- CONSIGNE A
Résumez en deux phrases l'article sur la novlangue.
- CONSIGNE B
Expliquez en une ou deux phrases pourquoi, d'après l'article sur la novlangue, certains mots de cette langue sont volontairement détruits.

08 mai 2017

Novlangue, 33 ans après...

L’expression « novlangue » revient à G. Orwell dans son livre 1984 (1949)

Le « newspeak » est une composante du Système totalitaire d’Océania, un pays fictif, présent dans le roman 1984 (*)) qui repose sur :
  • une surveillance généralisée de la population;
  • la télévision qui vous regarde et qu’on ne peut éteindre;
  • le ministère de la Vérité (qui réécrit notamment constamment le passé conformément à la ligne du parti);
  • l’interdiction de l’amour car la préférence, contraire à l’égalité, est un délit.


Le newspeak est destiné à empêcher les gens de commettre des « crimes contre la pensée » : dans cette langue certains mots sont volontairement détruits pour empêcher les gens de conceptualiser des pensées contraires à la ligne du parti.
Le newspeak désigne aussi sous des termes positifs la terrible oppression d’Océania (« la liberté c’est l’esclavage ») et sert aussi à diaboliser ceux que le parti désigne comme ennemis (« le quart d’heure de la haine »).

Aujourd’hui la prédiction d’Orwell est devenue réalité dans les pays occidentaux

Nous vivons aussi dans un régime de surveillance généralisée et où les médias sont omniprésents (il y a de plus en plus de télévisions dans l’espace public et chacun passe en moyenne plus de 3 heures par jour [soit 38% du temps disponible hors sommeil et travail] devant la télévision ; les enfants de 4 à 14 ans passaient 2h18 devant la télévision en 2003). De même la propagande est omniprésente :

–la propagande publicitaire, car la publicité est la première des propagandes (cf. Edward Bernays, Propaganda, 1928 ; Bernays était un neveu de Freud et l’un des pères de la publicité américaine) ; la publicité a 2 fonctions au service du Système capitaliste :

-provoquer en permanence l’achat compulsif ;
-détruire la conscience de classe, développer l’individuation (et présenter la consommation comme remède à tous les maux sociaux provoqués par le capitalisme) ;

–la propagande idéologique : aujourd’hui au service de l’idéologie libérale/ libertaire/cosmopolite qui domine en Occident (seulement en Occide même si le Système prétend avoir dépassé l’âge des idéologies politiques.

- LISTE
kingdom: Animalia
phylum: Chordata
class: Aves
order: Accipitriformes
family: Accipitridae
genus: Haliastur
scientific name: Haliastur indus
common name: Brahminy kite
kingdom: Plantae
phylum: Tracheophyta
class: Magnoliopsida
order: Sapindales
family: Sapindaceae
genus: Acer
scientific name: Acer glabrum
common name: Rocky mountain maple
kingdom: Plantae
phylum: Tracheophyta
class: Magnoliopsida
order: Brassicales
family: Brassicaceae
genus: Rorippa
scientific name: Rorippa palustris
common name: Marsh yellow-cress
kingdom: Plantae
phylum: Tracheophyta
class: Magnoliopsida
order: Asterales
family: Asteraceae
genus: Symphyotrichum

- RÉSULTAT ATTENDU A
La novlangue, dont l'expression revient à Orwell dans 1984, est une langue du système totalitaire d'Océania qui détruit volontairement certains mots pour empêcher les pensées contraires à la ligne du parti et qui présente l'oppression sous des termes positifs. Selon l'article, cette prédiction est devenue réalité dans les pays occidentaux, où règnent une surveillance généralisée, des médias omniprésents et une propagande à la fois publicitaire et idéologique.

- RÉSULTAT ATTENDU B
Certains mots sont détruits pour empêcher les gens de conceptualiser des pensées contraires à la ligne du parti. Le newspeak vise ainsi à les empêcher de commettre des « crimes contre la pensée ».